Mulvena: Requiem for New York sports fans
Connor Mulvena | Wednesday, September 25, 2019
I realize the title of this article may seem ridiculous to some of you. After all, depending on the teams, New York has had a respectable past decade of sports. The Giants won a Super Bowl in 2012. The Yankees are pretty much always competitive and have a bright future ahead. The Islanders have had a somewhat surprising resurgence in the past two years, especially considering the loss of superstar Jonathan Tavares. The Nets just signed two of the NBA’s biggest superstars and are likely to be championship contenders in a couple of years. With this in mind, one could paint quite a pretty picture of life as a New York sports fan.
It may not be as glamorous as that of the greedy New England swine who can’t keep quiet about a certain system quarterback, but there’s something there. But I mean to speak to a different New York sports fan, particularly the likes of those in Queens and Long Island, those like myself. I’m talking about the dastardly combination of the New York Mets, the New York Jets, the New York Rangers and the New York Knicks.

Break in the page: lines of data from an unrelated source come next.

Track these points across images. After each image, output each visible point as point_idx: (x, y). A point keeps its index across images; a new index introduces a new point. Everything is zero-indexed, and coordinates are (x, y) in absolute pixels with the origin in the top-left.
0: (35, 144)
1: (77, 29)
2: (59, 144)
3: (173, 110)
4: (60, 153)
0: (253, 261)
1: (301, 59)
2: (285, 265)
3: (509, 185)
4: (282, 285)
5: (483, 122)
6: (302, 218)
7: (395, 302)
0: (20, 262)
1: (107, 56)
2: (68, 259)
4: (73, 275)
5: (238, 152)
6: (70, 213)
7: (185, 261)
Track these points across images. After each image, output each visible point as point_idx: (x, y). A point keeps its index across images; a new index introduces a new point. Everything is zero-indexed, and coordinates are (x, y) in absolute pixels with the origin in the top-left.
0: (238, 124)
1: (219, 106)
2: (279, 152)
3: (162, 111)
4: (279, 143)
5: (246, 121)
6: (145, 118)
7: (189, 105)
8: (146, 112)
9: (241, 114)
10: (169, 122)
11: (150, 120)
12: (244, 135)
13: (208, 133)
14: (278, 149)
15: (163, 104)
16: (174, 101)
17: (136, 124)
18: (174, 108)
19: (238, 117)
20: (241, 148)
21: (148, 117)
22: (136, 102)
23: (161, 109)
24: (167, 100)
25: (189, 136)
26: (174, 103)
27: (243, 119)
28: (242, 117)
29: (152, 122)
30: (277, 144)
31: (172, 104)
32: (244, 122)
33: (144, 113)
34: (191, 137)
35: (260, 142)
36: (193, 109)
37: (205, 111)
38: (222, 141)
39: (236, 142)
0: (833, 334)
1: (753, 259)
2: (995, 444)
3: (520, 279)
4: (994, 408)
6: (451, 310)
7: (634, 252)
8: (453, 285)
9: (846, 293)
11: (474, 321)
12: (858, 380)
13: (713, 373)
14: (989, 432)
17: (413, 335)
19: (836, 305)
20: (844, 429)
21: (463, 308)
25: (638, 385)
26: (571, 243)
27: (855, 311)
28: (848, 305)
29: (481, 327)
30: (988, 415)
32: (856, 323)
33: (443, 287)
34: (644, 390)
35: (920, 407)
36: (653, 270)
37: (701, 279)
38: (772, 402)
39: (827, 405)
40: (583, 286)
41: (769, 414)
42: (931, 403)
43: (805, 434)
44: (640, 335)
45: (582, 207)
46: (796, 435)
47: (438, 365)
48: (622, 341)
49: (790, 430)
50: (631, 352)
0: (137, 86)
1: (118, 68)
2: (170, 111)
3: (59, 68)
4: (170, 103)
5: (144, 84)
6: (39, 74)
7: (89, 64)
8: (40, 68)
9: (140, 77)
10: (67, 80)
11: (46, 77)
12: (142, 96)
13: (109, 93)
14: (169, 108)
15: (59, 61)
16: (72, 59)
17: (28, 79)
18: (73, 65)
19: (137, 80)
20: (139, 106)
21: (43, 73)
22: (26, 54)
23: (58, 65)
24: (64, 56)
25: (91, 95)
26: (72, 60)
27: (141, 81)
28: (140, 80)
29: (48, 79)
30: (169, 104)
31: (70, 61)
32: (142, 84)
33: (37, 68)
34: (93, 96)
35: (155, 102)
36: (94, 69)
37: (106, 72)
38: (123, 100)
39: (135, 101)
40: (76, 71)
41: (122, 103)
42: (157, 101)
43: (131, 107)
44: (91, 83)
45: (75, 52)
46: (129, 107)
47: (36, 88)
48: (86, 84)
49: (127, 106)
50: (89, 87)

Even typing that combination of organizations gave me nausea. Following these abominations year in and year out is like a car ride through central Indiana that never ends. There’s nothing to look forward to, nothing to be happy about, no end in sight, and you’re likely sick at the thought of staying in the car for longer than five more minutes.

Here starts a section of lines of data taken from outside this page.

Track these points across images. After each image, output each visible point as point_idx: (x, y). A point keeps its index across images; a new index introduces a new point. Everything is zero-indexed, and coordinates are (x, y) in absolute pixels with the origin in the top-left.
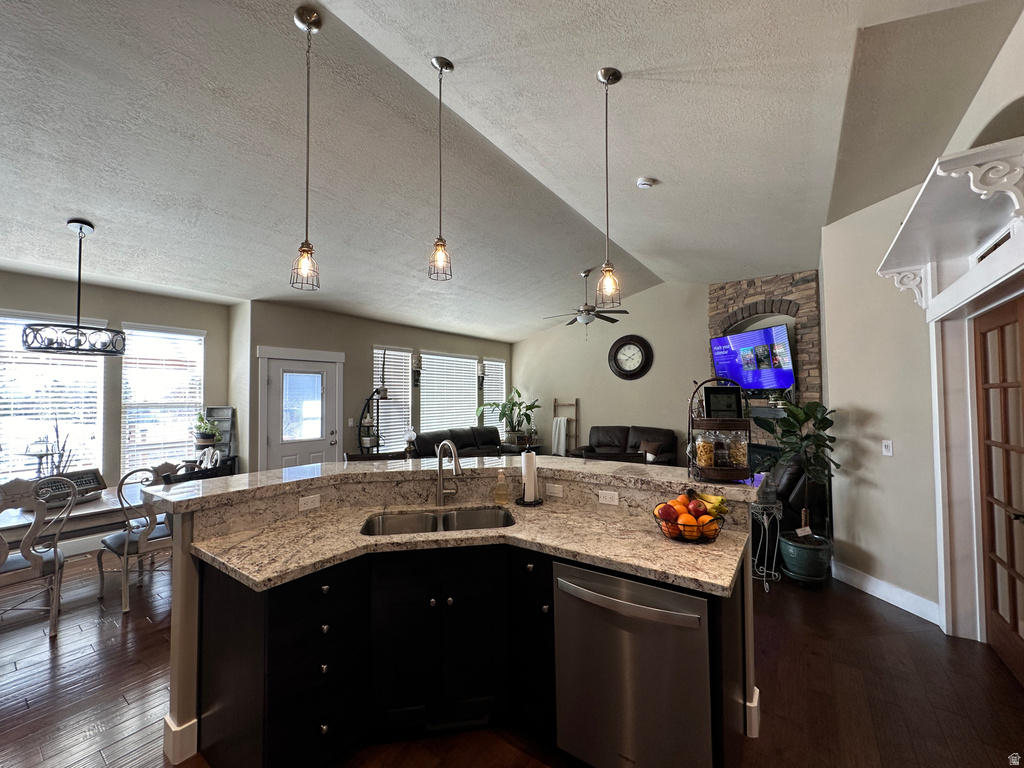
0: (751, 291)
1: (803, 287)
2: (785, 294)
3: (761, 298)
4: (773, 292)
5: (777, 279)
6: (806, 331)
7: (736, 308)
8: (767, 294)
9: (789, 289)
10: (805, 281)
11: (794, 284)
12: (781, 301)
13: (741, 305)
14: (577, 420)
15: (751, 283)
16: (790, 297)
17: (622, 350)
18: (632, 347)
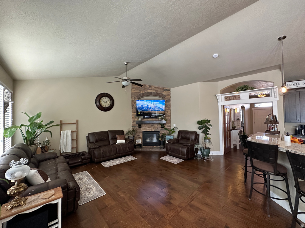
0: (150, 89)
1: (167, 91)
2: (161, 92)
3: (154, 91)
4: (157, 91)
5: (159, 88)
6: (167, 102)
7: (144, 92)
8: (156, 91)
9: (163, 91)
10: (167, 90)
11: (165, 90)
12: (160, 93)
13: (146, 92)
14: (77, 131)
15: (150, 86)
16: (163, 93)
17: (102, 99)
18: (107, 98)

With the 2019 sports cycle coming to an end, and the Jets having already crushed the hopes of New York fans a measly three weeks into the season, there are no options left. Sometimes all you can do is wallow in your own melancholy and wonder why you’ve been inculcated with such a propensity for masochism. So, let’s take a quick look at the series of disgusting events that have underlined each of these teams this year. And let’s take a moment to wallow in how horrible things truly can be.
New York Rangers
Now, I’ll admit, the New York Rangers have been competitive at times in the past 10 years. They made the Stanley Cup in 2014, and they’ve proven they can be ambitious in the free agent market in the past. But they’re an original six team, and they’ve won four Stanley Cups, the last of which was in 1994. I mean come on. You can talk about Madison Square Garden, original six, and Mark Messier all you want, but you’ve been around for nearly 50 more years than the Islanders and have the same amount of Stanley Cups. Gross.
New York Mets
At first glance, you might think the Mets are the least guilty of the culprits listed above. After all, they made the World Series in 2015, and they made a respectable second half run at the NL wildcard. You’d be wrong. The Mets are arguably the worst of all. They toy with you year in and year out. You believe they might make a run at the wildcard, that the trade for Marcus Stroman might take them to the next level, that this could be the year. You tweet #yagottabelieve like it’s 1986. And then, after they’ve dangled the tennis ball in your face for six months and you’ve spent countless hours chasing the reward, they drive away in their disgusting Honda Civic and leave you for the pound. Pigs.
New York Jets
I almost feel like I don’t even need to type this one out.
Geno Smith’s broken jaw (from an altercation with a fellow Jets teammate).
New York Knicks
In my personal opinion, the Knicks are the most humiliatingly disgusting of all these usual suspects. And James Dolan is their leader, like a dejected, nonviolent, “Scary Movie” parody version of Keyser Soze.
They didn’t even get a MEETING with Kevin Durant! A MEETING! They’re the New York Knicks, an emblem of basketball history!
The brightest moment of recent Knicks history was the three-week, impressive stint of a Harvard graduate who now finds himself on the Beijing Ducks.
I hope I’ve done something for those suffering fans out there like me from the New York area. Although it is true that the wave of pain and suffering strengthens mightily each year as these glorified high school teams test the limits of what we’ll openly call “professional” sports, sometimes it can be good for the mind to dive head first into the sorrow.
The views expressed in this column are those of the author and not necessarily those of The Observer.